Sorel est un brave type, ordinaire. Apparemment. Mais gaffe à l'eau qui dort. Ingénieur des Ponts et Chaussées dans la France d'avant la guerre de 14, replet dans son petit gilet à rayures de hareng, c'est un petit chauve bedonnant à bacchantes barbichonnées avec montre gousset et un statut de super-chef cantonnier. Et pourtant Sorel, c'est l'archétype même de l'avis de tempête sous l'arrière-chignon. Déjà, ce type - qui aurait pu se choper une rombière du demi-monde, fille d'industriel ou cocotte embourgeoisée du morlingue et assagie du cul - donne toute sa vie à une ouvrière, complètement illettrée, dont il sera raide dinguo, à qui il apprendra à lire et à écrire et à qui il dédicacera ses bouquins, quitte à se foutre les deux familles à dos.
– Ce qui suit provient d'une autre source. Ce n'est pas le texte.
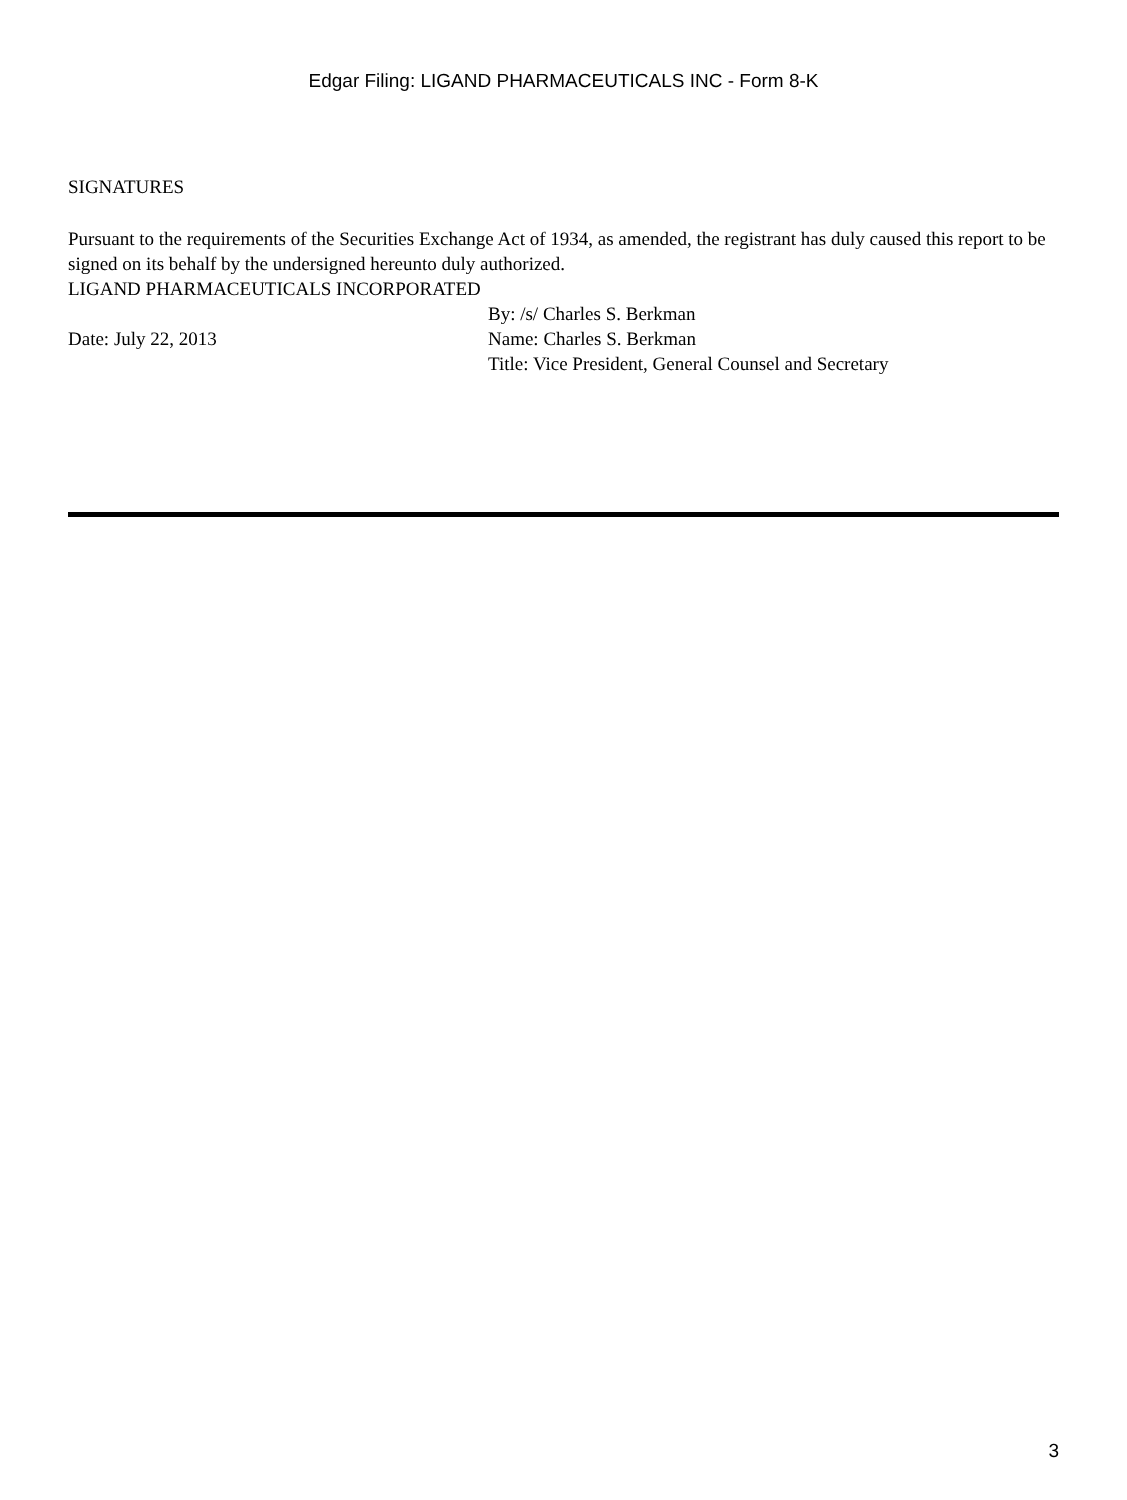Edgar Filing: LIGAND PHARMACEUTICALS INC - Form 8-K
SIGNATURES
Pursuant to the requirements of the Securities Exchange Act of 1934, as amended, the registrant has duly caused this report to be signed on its behalf by the undersigned hereunto duly authorized.
LIGAND PHARMACEUTICALS INCORPORATED
By: /s/ Charles S. Berkman
Date: July 22, 2013 Name: Charles S. Berkman
Title: Vice President, General Counsel and Secretary
3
En plus, la quarantaine installée, il envoie tout péter, cantonnerie, plans du tout-à-l'égout, curetages de caniveaux et nappages de macadam pour se consacrer entièrement à la philosophie. Nietzsche, Bergson, dont il boit les paroles au Collège de France, Proudhon, Marx et Péguy... C'est là qu'est l'épatant chez Sorel : ce type a passé la moitié de sa vie à expliquer comment paver les rues pour laisser passer les fiacres de la maréchaussée ; et il décide maintenant, à un âge où ses collègues s'installent dans le boursicotage, l'anisette et les petites virées au boxon, de consacrer l'autre moitié de sa vie à l'art et la manière de desceller les mêmes pavés pour les balancer sur la gueule des flics.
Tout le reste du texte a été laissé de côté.